Menyusuri Kenangan Jalur Kereta Api Dayeuhkolot-Majalaya yang Terlupakan

Bekas Stasiun Dayeuhkolot

“Bandung sebagai sebuah destinasi wisata telah begitu banyak menarik minat para pelancong Eropa di Masa Kolonial.”

RomansaBandung.com – Di tengah wilayah Bandung Selatan yang kaya dengan produk perkebunan yang diincar oleh Belanda, sebuah perjuangan untuk menciptakan transportasi terpadu yang murah dan cepat terjadi.

Dahulu kala, pengangkutan hasil-hasil kebun dari wilayah ini menuju berbagai tujuan harus mengandalkan pedati dengan biaya yang mahal, sebesar 15 hingga 18 sen per ton.

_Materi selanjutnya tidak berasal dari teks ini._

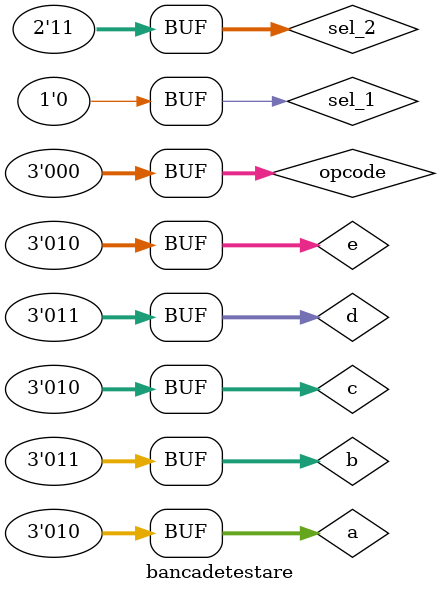
<source format=v>
module bancadetestare();
	reg[2:0] a;
	reg[2:0] b;
	reg[2:0] c;
	reg[2:0] d;
	reg[2:0] e;
	reg[2:0] opcode;
	reg sel_1;
	reg[1:0] sel_2;
	wire[2:0] out;
	wire carry_out;
	
	toptema DUT1(.a(a), .b(b), .c(c), .d(d), .e(e), .opcode(opcode), .sel_1(sel_1), .sel_2(sel_2), .out(out), .carry_out(carry_out));	
	initial begin
		sel_1 = 0;
		sel_2 = 0;
		opcode = 0;
		a = 2;
		b = 3;
		c = 2;
		d = 3;
		e = 2;
		#20;
		sel_1 = 0;
		sel_2 = 0;
		opcode = 1;
		a = 2;
		b = 3;
		c = 2;
		d = 3;
		e = 2;
		#20;
		sel_1 = 0;
		sel_2 = 0;
		opcode = 2;
		a = 2;
		b = 3;
		c = 2;
		d = 3;
		e = 2;
		#20;
		sel_1 = 0;
		sel_2 = 0;
		opcode = 3;
		a = 2;
		b = 3;
		c = 2;
		d = 3;
		e = 2;
		#20;
		sel_1 = 0;
		sel_2 = 0;
		opcode = 4;
		a = 2;
		b = 3;
		c = 2;
		d = 3;
		e = 2;
		#20;
		sel_1 = 0;
		sel_2 = 0;
		opcode = 5;
		a = 2;
		b = 3;
		c = 2;
		d = 3;
		e = 2;
		#20;
		sel_1 = 0;
		sel_2 = 1;
		opcode = 0;
		a = 2;
		b = 3;
		c = 2;
		d = 3;
		e = 2;
		#20;
		sel_1 = 0;
		sel_2 = 2;
		opcode = 0;
		a = 2;
		b = 3;
		c = 2;
		d = 3;
		e = 2;
		#20;
		sel_1 = 1;
		sel_2 = 2;
		opcode = 0;
		a = 2;
		b = 3;
		c = 2;
		d = 3;
		e = 2;
		#20;
		sel_1 = 0;
		sel_2 = 3;
		opcode = 0;
		a = 2;
		b = 3;
		c = 2;
		d = 3;
		e = 2;
		#20;
	end
endmodule
</source>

Namun, kendala utama adalah sulitnya akses menuju Kota Bandung karena jarak yang relatif jauh.

Dibangun untuk memudahkan akses menuju perkebunan

Dalam upaya mengatasi tantangan tersebut, Belanda memutuskan untuk membangun jalur kereta api yang menghubungkan Bandung dengan Ciwidey dan Majalaya.

Pembangunan lintas ini membutuhkan biaya yang besar, sekitar ƒ1.776.000,00.

Jalur kereta api ini terdiri dari segmen Cikudapateuh-Kopo (Soreang) yang kemudian dilanjutkan menuju Ciwidey, serta jalur cabang dari Dayeuhkolot ke Majalaya.

Pada tanggal 3 Maret 1922, jalur Dayeuhkolot-Majalaya dibuka dan menjadi bagian yang penting dari infrastruktur transportasi di daerah tersebut.

Sisa patok-patok milik Staatspoorwegen (SS) perusahaan kereta api Hindia Belanda

Menghilang dibongkar Jepang

Namun, nasib jalur kereta api ini berakhir tragis pada tahun 1942 ketika sebagian komponennya dibongkar oleh pekerja romusa Jepang.

Meskipun tercatat dalam Nama, Kode, dan Singkatan Stasiun dan Perhentian, upaya untuk menghidupkan kembali jalur ini oleh Djawatan Kereta Api tidak pernah terwujud, sehingga hanya nama-nama stasiun dan singkatannya yang menjadi saksi bisu dari kejayaan masa lalu.

Namun, meskipun jalur ini menjadi kenangan yang tenggelam dalam aliran waktu, cerita perjuangan dan keberanian dalam membangun jalur kereta api yang menghubungkan perkebunan ini tetap menginspirasi.

Pembangunan jalur ini merupakan tonggak penting dalam mengatasi kendala logistik yang dihadapi oleh perkebunan di wilayah Bandung Selatan.

Meskipun masa kejayaannya berakhir, jejak jalur ini menjadi saksi bisu dari upaya Belanda dalam mengatasi tantangan geografis dan menghubungkan masyarakat dengan lebih efisien.